Workers showed up in Oyen on Monday to begin final surveying for Keystone XL construction that will move ahead this summer, according to the company that has been delayed for almost a decade in building the export oil pipeline.

This week TC Energy named Michels Pipeline as the main contractor on the Alberta portion of the line that has faced court challenges and policy changes from U.S. federal administrations.

It plans to hire 600 employees in the near term and stage them in Oyen as it builds the line 260 kilometres east from the Saskatchewan boundary to terminals in east-central Alberta.

“It’s a real positive thing for Alberta – to export more oil and get closer to world prices,” Oyen Mayor Doug Jones said Wednesday.

“It’s been eight years of waiting for it to happen, but it will be good stimulus up and down Highway 41.”

Jones’ town will be nearest to a major work camp to accommodate most of the up to 1,000 workers, and the company says some local lodging will be required.

Both TC Energy and Michels say there’s a mandate to seek out local supply and subcontracting firms when possible, and the general population of workers typically means higher spending on gas, groceries, and hospitality industries, like bars and restaurants.
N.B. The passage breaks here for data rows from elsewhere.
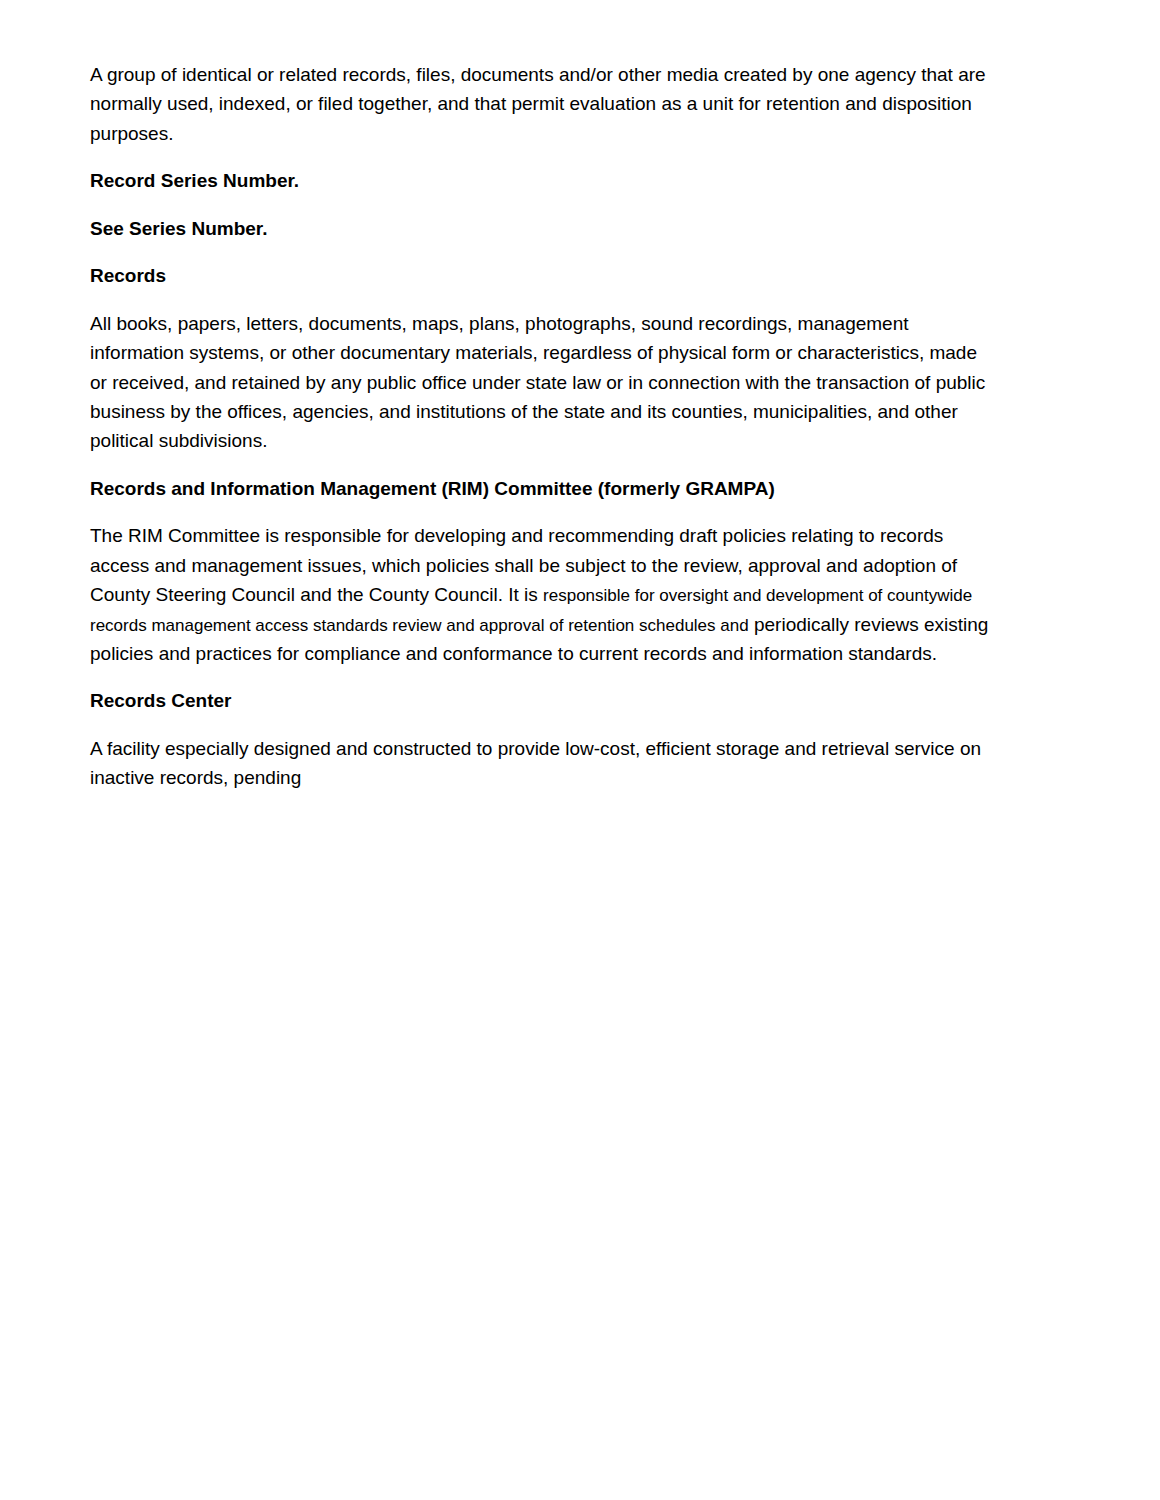A group of identical or related records, files, documents and/or other media created by one agency that are normally used, indexed, or filed together, and that permit evaluation as a unit for retention and disposition purposes.
Record Series Number.
See Series Number.
Records
All books, papers, letters, documents, maps, plans, photographs, sound recordings, management information systems, or other documentary materials, regardless of physical form or characteristics, made or received, and retained by any public office under state law or in connection with the transaction of public business by the offices, agencies, and institutions of the state and its counties, municipalities, and other political subdivisions.
Records and Information Management (RIM) Committee (formerly GRAMPA)
The RIM Committee is responsible for developing and recommending draft policies relating to records access and management issues, which policies shall be subject to the review, approval and adoption of County Steering Council and the County Council. It is responsible for oversight and development of countywide records management access standards review and approval of retention schedules and periodically reviews existing policies and practices for compliance and conformance to current records and information standards.
Records Center
A facility especially designed and constructed to provide low-cost, efficient storage and retrieval service on inactive records, pending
Jones said the work and workers could provide a needed injection into those sectors.

“Things have been slow, especially with COVID, and it won’t happen tomorrow, but businesses are excited about the spinoffs,” he said.

A statement from TC Energy outlines that “we along with Michels are taking proactive steps to manage the health risk and prevent the spread of the infection.”

On Tuesday, Michels, which has Canadian operations based in Nisku, was announced as the main contractor on the Alberta portion of the line that would transport oil to a main U.S. hub in Nebraska.

Premier Jason Kenney, whose government invested $1.5 billion in the line in March and guaranteed another $6 billion in loans to TC, said his government’s actions were showing results.

“After several months of bleak economic news, it’s invigorating to see Alberta’s investment in Keystone XL begin to pay off with the confirmation of the imminent hiring of 1,000 construction workers each year over the next two years,” read a statement from the premier’s office.

TC Energy says 600 workers will be employed soon and that construction has already commenced at pump station locations at Bindloss and Hardisty, Alta.

TC Energy hopes to have about 175 kilometres of pipe installed by the end of 2020, and the entire line complete in the spring of 2022.

The route runs from Hardisty south to Oyen, then Bindloss, before crossing the Saskatchewan boundary near Empress. It then runs to Fox Valley and generally southeastward to Piapot and Grassy Creek (near Eastend) pump stations and crosses the Montana border at Val Marie.

A contractor and schedule for the Saskatchewan leg have not been announced.